The appropriate level of detail to disclose regarding a physician’s experience may need to be assessed on a case-by-case basis, and the principles of informed consent can help. Informed consent requires understanding of the diagnosis, the treatment options including nonintervention, and the risks and benefits of each alternative. In obtaining informed consent, we must disclose “any facts which are necessary to form the basis of an intelligent consent by the patient to the proposed treatment.”9 Providers must determine what aspects of a trainee’s experience level are relevant to the risk-benefit analysis in a given set of circumstances. Surely, there is a large degree of subjectivity in this determination as data are limited, but information deemed relevant must be shared. Information that is inconsequential, on the other hand, may be omitted. It could even be argued that more detailed information, especially if it may cause anxiety, would be detrimental to share. For example, we would not list the chemical name of every preservative in every vaccine we recommend for children if there is no evidence of inflicting harm. If the information has not been shown to have clinical impact or affect safety concerns, the anxiety may be undue.
Withholding Information Can Violate Ethical Principles
We must be careful not to withhold details of our experience level with a particular procedure for the wrong reasons. It would be wrong, for example, to withhold information simply to avoid causing anxiety, which could be seen as an invocation of therapeutic privilege, a controversial practice of withholding important information that poses a psychological threat to the patient. A classic example is the physician who defers disclosure of a terminal diagnosis to preserve hope. Although therapeutic privilege theoretically promotes the principle of beneficence, it violates the principles of autonomy and right to truth and therefore generally is regarded as unethically paternalistic in modern medical ethics.9
Patients Can Refuse Trainee Participation
It also is unethical to withhold information to obtain consent and avoid refusal of our care. Refusal of trainee participation is not uncommon. In the aforementioned study of bariatric surgery patients, 92.4% supported their procedure being performed at a teaching hospital, but only 56% would consent to a resident assisting staff during the procedure. A mere 33% of those patients would consent to a resident primarily performing with staff assisting.3 Although the proportion of patients who refuse certainly depends on the type of procedure among other factors, it is a reality in any teaching environment.

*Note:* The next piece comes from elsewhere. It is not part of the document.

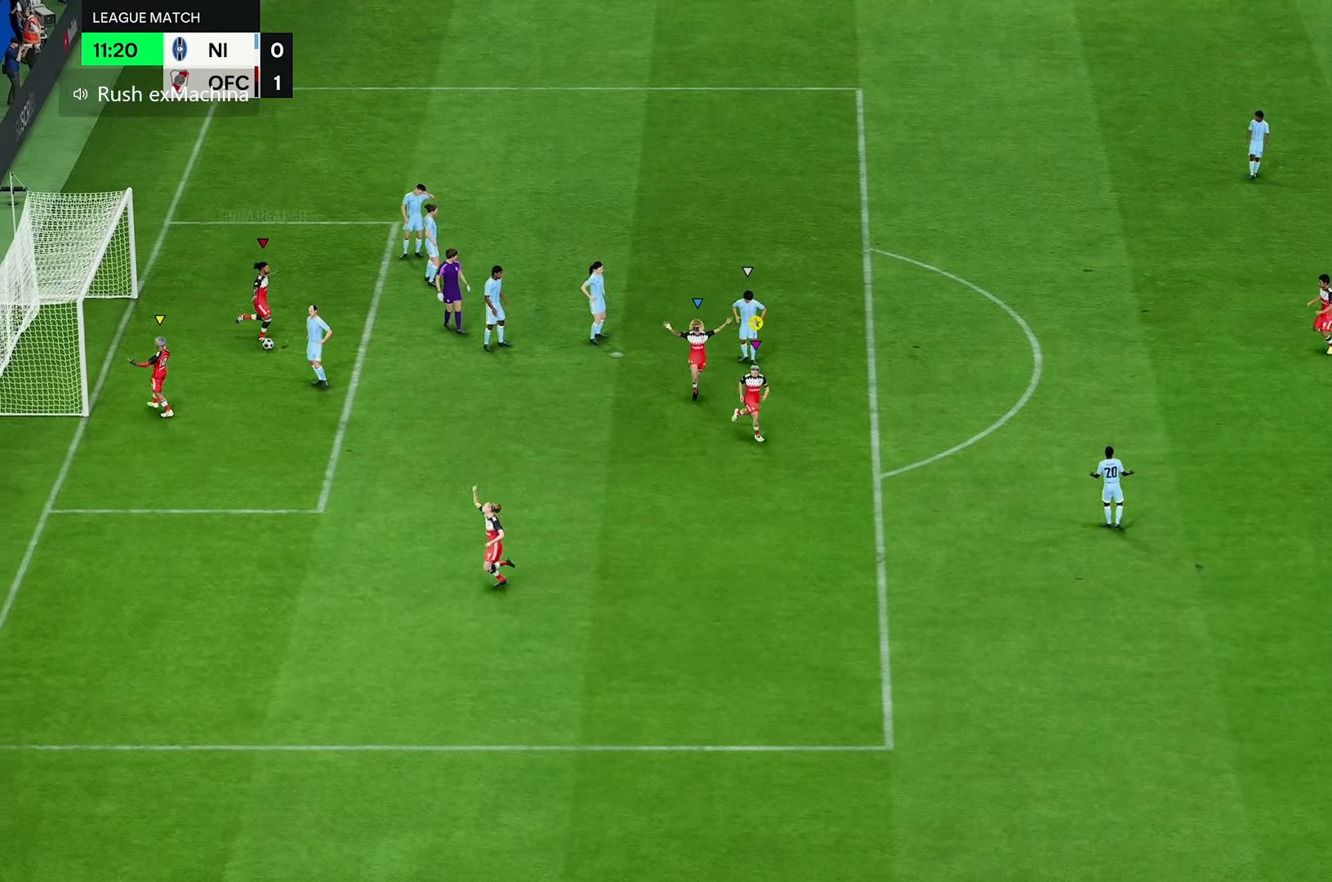
{"dt_ms": 500, "buttons": [], "left_stick": "down-right", "right_stick": "center", "events": []}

The training paradigm in medicine depends on being able to practice procedures with supervision before we are independent providers. If patients refuse our care, our training suffers. However, the AMA maintains that “[p]atients are free to choose from whom they receive treatment,”1 and we must respect this aspect of patient autonomy.

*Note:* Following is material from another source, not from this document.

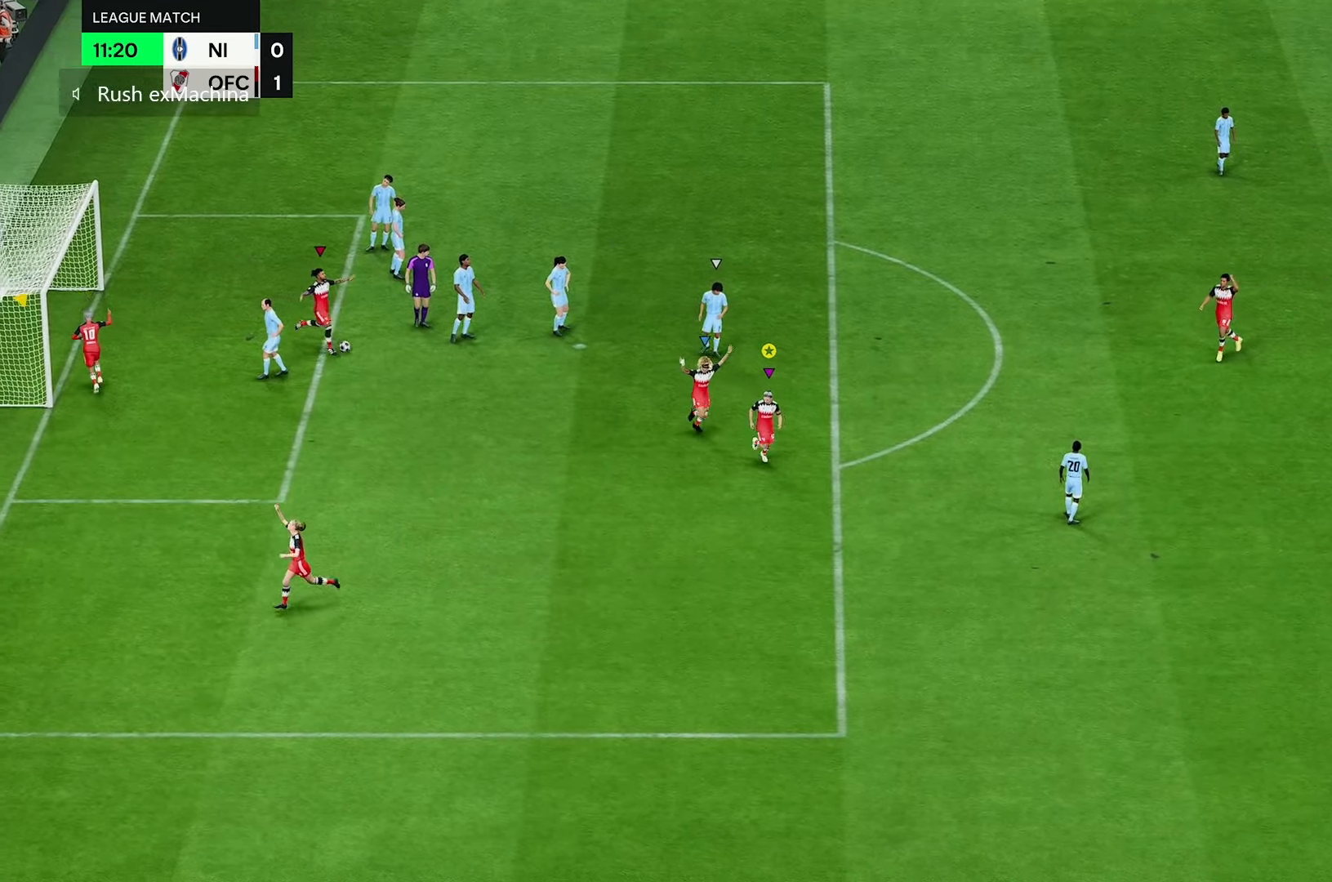
{"dt_ms": 500, "buttons": [], "left_stick": "down-right", "right_stick": "center", "events": []}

When it comes to the performance of procedures, there are a few basic principles to keep in mind to provide ethical care to our patients while we are in training. Although we must accept that a crucial part of learning dermatologic procedures is hands on with real patients, we also need to come prepared having learned what we can through reading and practice with cadavers or skin substitutes. Procedures we execute as residents should be performed with adequate supervision, and as we progress through residency, we should be given increased autonomy and graded responsibility to prepare us for independent practice at graduation. Although it is the responsibility of the attending physician to provide appropriate oversight for the resident’s level of training, we should feel empowered to ask for help and have the humility to know when we need it.